In den Vorträgen geht es den beiden um mehr, als von ihrer letzten grossen Tour, der Besteigung des Aconcagua in Südamerika, zu berichten oder von ihrem Projekt (siehe Kasten) zu schwärmen. Sie wollen etwas in den Zuhörern und Zuschauerinnen berühren. «Jeder Mensch hat einen Traum und bringt auch die nötigen Ressourcen mit, um ihn zu erfüllen», ist Ina Radermacher überzeugt. «Viele Menschen fühlen sich gefangen: berufliche, finanzielle und familiäre Verpflichtungen können drücken und beengen. Dennoch liegt es an jedem einzelnen zu entscheiden, wie er sein Leben gestalten will.» Damit meint die Betriebswirtschafterin nicht, dass jeder seine Sachen hin-
schmeissen und nur noch seinem Traum nachleben soll.

Aus eigener Erfahrung weiss sie, dass es harte Arbeit bedeuten kann, den eigenen Traum Wirklichkeit werden zu lassen. «Es ist wichtig, einen Schritt nach dem anderen zu tun.

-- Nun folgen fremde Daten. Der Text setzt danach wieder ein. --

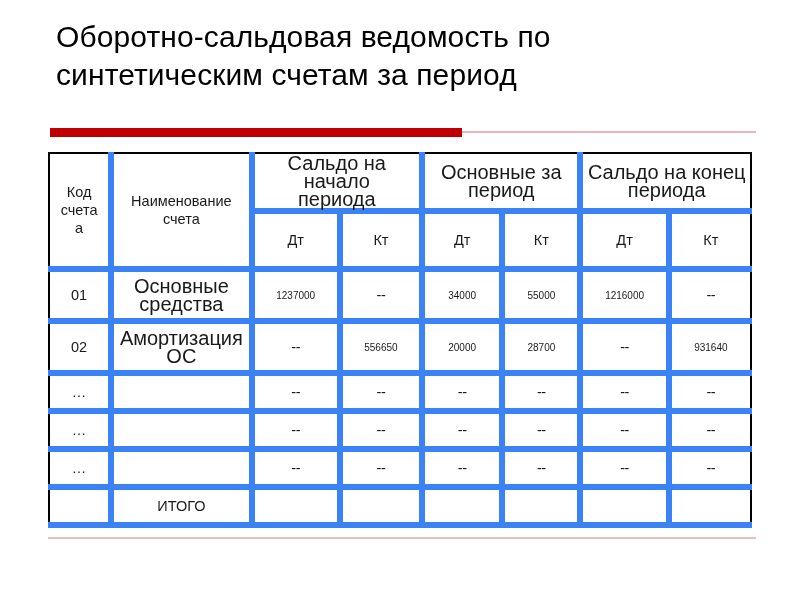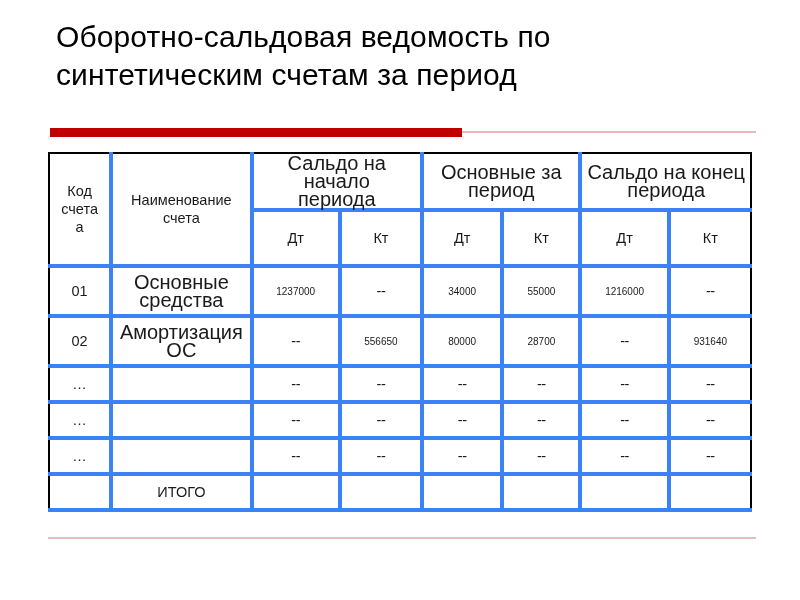"Дт" table.osv td, table.osv th { border: 4px solid #3b82f6 -> 6px solid #3b82f6 }
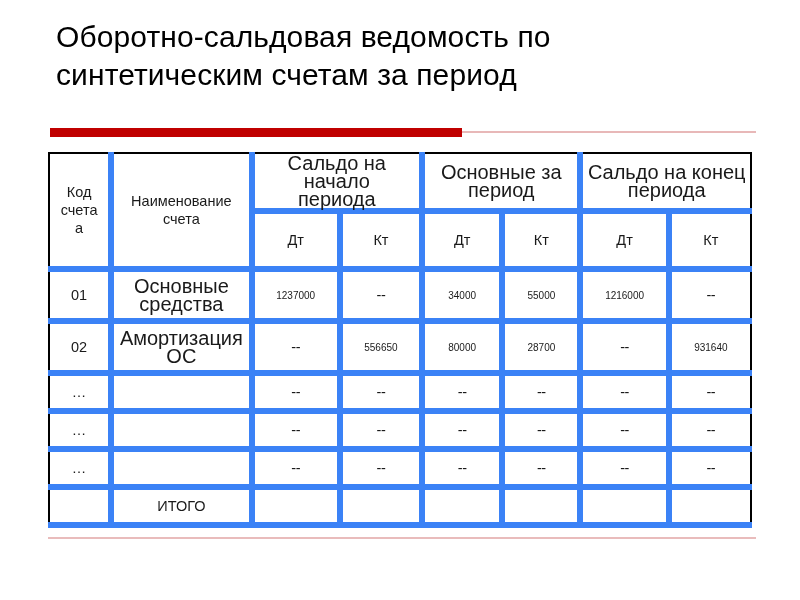"80000" td.num { text: 80000 -> 20000 }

Das Ganze ist ein Prozess, der länger dauern kann, ähnlich wie das Besteigen eines Berges.» Mit ihrer Firma «Outdoor-Xdream» bieten Radermacher und Hartwig Kurse und Seminare im Bereich Personalcoaching und Mentaltraining an. «Wir motivieren und unterstützen unsere Kunden bei der Verwirklichung ihres Ziels, ihres Traums.»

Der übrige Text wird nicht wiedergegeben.